Política São Paulo

Sem concorrência formal, Ricardo Teixeira garante reeleição e segue no comando da Câmara de São Paulo em 2026

O vereador Ricardo Teixeira (União Brasil) foi reeleito nesta segunda-feira (15) presidente da Câmara Municipal de São Paulo e seguirá no comando do maior Legislativo municipal do país durante o ano de 2026. A recondução ocorreu sem a presença de adversários oficiais e com apoio expressivo da maioria dos parlamentares, consolidando o segundo ano consecutivo de Teixeira à frente da Casa.

Ao todo, 49 dos 55 vereadores votaram favoravelmente à reeleição do presidente. Houve cinco abstenções e apenas uma ausência registrada, a do vereador Celso Giannazi, do PSOL. A sigla, que tradicionalmente lança candidato próprio para a presidência da Câmara, optou neste ano por não apresentar um nome e decidiu se abster da votação, ficando como o único partido que não declarou apoio a Teixeira.

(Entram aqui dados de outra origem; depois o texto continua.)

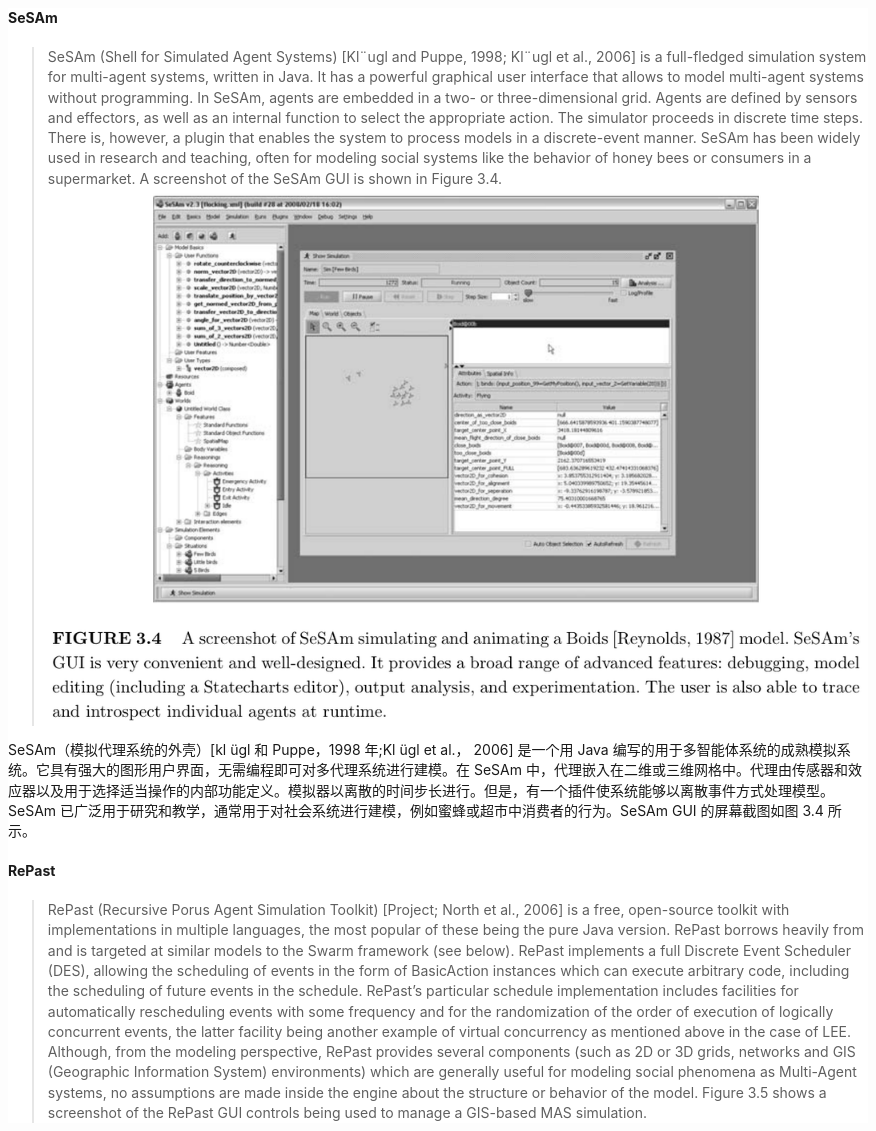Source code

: #### SeSAm

> SeSAm (Shell for Simulated Agent Systems) [Kl¨ugl and Puppe, 1998; Kl¨ugl et al., 2006] is
a full-fledged simulation system for multi-agent systems, written in Java. It has a powerful
graphical user interface that allows to model multi-agent systems without programming.
In SeSAm, agents are embedded in a two- or three-dimensional grid. Agents are defined
by sensors and effectors, as well as an internal function to select the appropriate action.
The simulator proceeds in discrete time steps. There is, however, a plugin that enables
the system to process models in a discrete-event manner. SeSAm has been widely used in
research and teaching, often for modeling social systems like the behavior of honey bees or
consumers in a supermarket. A screenshot of the SeSAm GUI is shown in Figure 3.4.
![img_3.png](img_3.png)

SeSAm（模拟代理系统的外壳）[kl ̈ugl 和 Puppe，1998 年;Kl ̈ugl et al.， 2006] 是一个用 Java 编写的用于多智能体系统的成熟模拟系统。它具有强大的图形用户界面，无需编程即可对多代理系统进行建模。在 SeSAm 中，代理嵌入在二维或三维网格中。代理由传感器和效应器以及用于选择适当操作的内部功能定义。模拟器以离散的时间步长进行。但是，有一个插件使系统能够以离散事件方式处理模型。SeSAm 已广泛用于研究和教学，通常用于对社会系统进行建模，例如蜜蜂或超市中消费者的行为。SeSAm GUI 的屏幕截图如图 3.4 所示。

#### RePast

> RePast (Recursive Porus Agent Simulation Toolkit) [Project; North et al., 2006] is a free,
open-source toolkit with implementations in multiple languages, the most popular of these
being the pure Java version. RePast borrows heavily from and is targeted at similar models
to the Swarm framework (see below). RePast implements a full Discrete Event Scheduler
(DES), allowing the scheduling of events in the form of BasicAction instances which can
execute arbitrary code, including the scheduling of future events in the schedule. RePast’s
particular schedule implementation includes facilities for automatically rescheduling events
with some frequency and for the randomization of the order of execution of logically concurrent
events, the latter facility being another example of virtual concurrency as mentioned
above in the case of LEE. Although, from the modeling perspective, RePast provides several
components (such as 2D or 3D grids, networks and GIS (Geographic Information System)
environments) which are generally useful for modeling social phenomena as Multi-Agent
systems, no assumptions are made inside the engine about the structure or behavior of the
model. Figure 3.5 shows a screenshot of the RePast GUI controls being used to manage a
GIS-based MAS simulation.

A ampla vitória foi resultado de uma articulação política que envolveu nove partidos e contou com o respaldo direto do prefeito Ricardo Nunes (MDB). O cenário de consenso se formou após o União Brasil retirar a candidatura do vereador Rubinho Nunes, que chegou a ser cogitado para disputar o comando da Casa, mas acabou abrindo caminho para a recondução de Teixeira sem disputa formal.

Durante o processo, o PSOL justificou a ausência de candidatura própria afirmando que a estratégia adotada por outros partidos, ao fechar apoio em torno de Teixeira, inviabilizou a construção de alianças alternativas. Com isso, o pleito transcorreu praticamente como uma aclamação, refletindo o isolamento de eventuais dissidências.

Além da presidência, os vereadores também elegeram os demais integrantes da Mesa Diretora para 2026. A composição reúne representantes de diferentes partidos e demonstra um equilíbrio entre forças políticas da base governista e do centro da Casa. A nova Mesa terá João Jorge (MDB) como 1º vice-presidente, Isac Félix (PL) como 2º vice, Senival Moura (PT) na 1ª secretaria e Gabriel Abreu (Podemos) como 2º secretário, entre outros cargos.

Em seu discurso após a confirmação da reeleição, Ricardo Teixeira adotou um tom de cautela e responsabilidade. O presidente afirmou estar satisfeito com o reconhecimento dos colegas, mas destacou o peso do cargo e a necessidade de aprimorar a condução dos trabalhos legislativos. Segundo ele, a meta para o próximo ano é ampliar o diálogo interno e aproximar a Câmara da população, inclusive com a realização de sessões em regiões periféricas da cidade.

Teixeira também citou temas sensíveis que devem marcar o próximo ano legislativo, como o debate sobre o serviço de energia elétrica e a possibilidade de abertura de uma nova Comissão Parlamentar de Inquérito relacionada à concessão da Enel. Para o vereador, a Câmara precisa estar mais conectada às demandas concretas da população paulistana.

A reeleição de Teixeira também foi interpretada nos bastidores como uma derrota política do ex-presidente da Câmara Milton Leite, atualmente presidente estadual do União Brasil. Leite defendia um rodízio no comando da Casa e articulou a candidatura de Rubinho Nunes, em uma disputa interna que acabou enfraquecida pela falta de apoio e pela resistência do prefeito Ricardo Nunes.

Mesmo aposentado da atividade parlamentar, Milton Leite buscava manter influência no Legislativo municipal, indicando nomes de sua confiança para posições estratégicas. A recondução de Teixeira, no entanto, sinaliza maior autonomia do atual presidente em relação ao ex-mandatário e reposiciona as forças internas do União Brasil na Câmara.

Engenheiro formado pela FEI, Ricardo Teixeira nasceu em Santos, em 1958, e construiu uma longa carreira no serviço público, com passagens por órgãos como CET, Dersa, DER e EMTU. Vereador reeleito em 2024 para o sexto mandato consecutivo, ele também foi secretário de Trânsito e Mobilidade na gestão anterior de Ricardo Nunes, período em que implantou as faixas azuis para motociclistas, uma das marcas de sua atuação na capital.